According to Hobb they can induce psychosis within 48 hours. The film
shows that basically all "terrorism" suspects here and abroad
have been subjected to sensory deprivation. That is what covering the
ears, head, and hands does; and it was and is standard treatment to
continue this for hours and days. This is more effective than pain.
But effective at doing what? Breaking down the prisoner, not obtaining
reliable information, or any information, for that matter.
Hence these widely used U.S. practices are not only cruel, harmful,
dangerous, immoral, and illegal, but stupid and in intelligence-gathering
terms, worthless.
These policies,
the "extraordinary renditions," the waterboarding, the sensory
deprivation, etc. don't work in practical terms. But they have a political
purpose. They convince people that the U.S. is "getting tough"
on its enemies. But another thing this film shows is that the wholesale
captures and imprisonments are not, by and large, of actual enemies,
but of people fingered for money or to distract from the actual wrongdoers,
or to satisfy a desire for revenge. No system has been consistently
followed. If it were, the useless prisoners or wrongly captured would
be filtered out, as Dilawar ought to have been. He was innocent. And
now the U.S. authorities are in a bad position. They cannot acquit even
those few Guantanamo prisoners they are putting up for show trials,
because to do so would reveal that they had been held for six years
for no reason. That would look bad. Varieties of Orwellian terminology
have been devised to describe these prisoners. The film also shows "tours"
of Guantanamo and deflates the claims of guides.

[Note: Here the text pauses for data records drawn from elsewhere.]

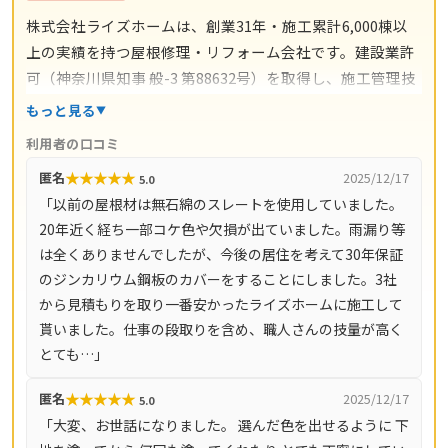
株式会社ライズホームは、創業31年・施工累計6,000棟以
上の実績を持つ屋根修理・リフォーム会社です。建設業許
可（神奈川県知事 般-3 第88632号）を取得し、施工管理技
士補・石綿取扱作業主任者・第二種電気工事士などの有資
もっと見る
格者が在籍。屋根修理・屋根塗装・外壁塗装・雨漏り修理
利用者の口コミ
から内装リフォームまで、住まい全般に対応します。自社
★
★
★
★
★
匿名
2025/12/17
5.0
一貫工事体制で中間マージンをカットし、高品質な施工を
「以前の屋根材は無石綿のスレートを使用していました。
適正価格で提供。現場調査は無料で、業界最長クラスの30
20年近く経ち一部コケ色や欠損が出ていました。雨漏り等
年保証も用意されています。川崎市（麻生区・多摩区・高
は全くありませんでしたが、今後の居住を考えて30年保証
津区・宮前区・中原区）を中心に、横浜市青葉区・町田
のジンカリウム鋼板のカバーをすることにしました。3社
市・稲城市・調布市・狛江市・府中市など幅広いエリアに
から見積もりを取り一番安かったライズホームに施工して
対応しています。
貰いました。仕事の段取りを含め、職人さんの技量が高く
とても…」
★
★
★
★
★
匿名
2025/12/17
5.0
「大変、お世話になりました。 選んだ色を出せるように 下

One important factor is that the people in charge are a group of draft
dodgers who never served in a war. Senator McCain is shown in the film
as a man who opposes torture for good reason: because he experienced
it during his years in a North Vietnam prison.
Another issue:
America has developed a culture of guilty-as-charged, of hysterical
attacks on imagined enemies. The popular jingoistic TV program 24,
starring Kiefer Sutherland as a CIA agent who "saves" millions
by torturing mad terrorists with ticking bombs in Times Square, is symptomatic
of this mindset. A Dark Side talking head asserts no such person
has ever been captured, but if he were he'd have the commitment to die
rather than reveal information about his plot. Yet a survey showed after
the Abu Ghraib scandal that the American public still considered torture
a desirable method.
I don't know
if torture never gets you useful information, though the assertion that
insinuation into the confidence of a prisoner is more effective makes
sense. What is clear enough from Gibney's powerful and disturbing film
(which contains many images not for the squeamish) is that the torture
and wrongful imprisonment and lawlessness of the U.S. indicates a country
that has become very cruel and very stupid under Bush the second. For
anyone unfamiliar with the details of the legal cases, the prisons,
the deaths in prison, and the interrogations, this film sums it all
up vividly. Interested persons should then go to other sources such
as the play Guantanamo: Honor Bound to Preserve Freedom, the
memoir of the unusually articulate freed Guantanamo prisoner and U.K.citizen
Moazzam Begg; Michael Winerbottom's The Road to Guantanamo,
and the many other related sources.
Andrew O'Hehir of Salon.com recounts that at a post-screening Q&A
when Gibney was asked what he hoped his film would accomplish, he said
"I hope it provokes some rage."
"Well," says O'Hehir, "it worked on me."
May it work on everyone who sees it.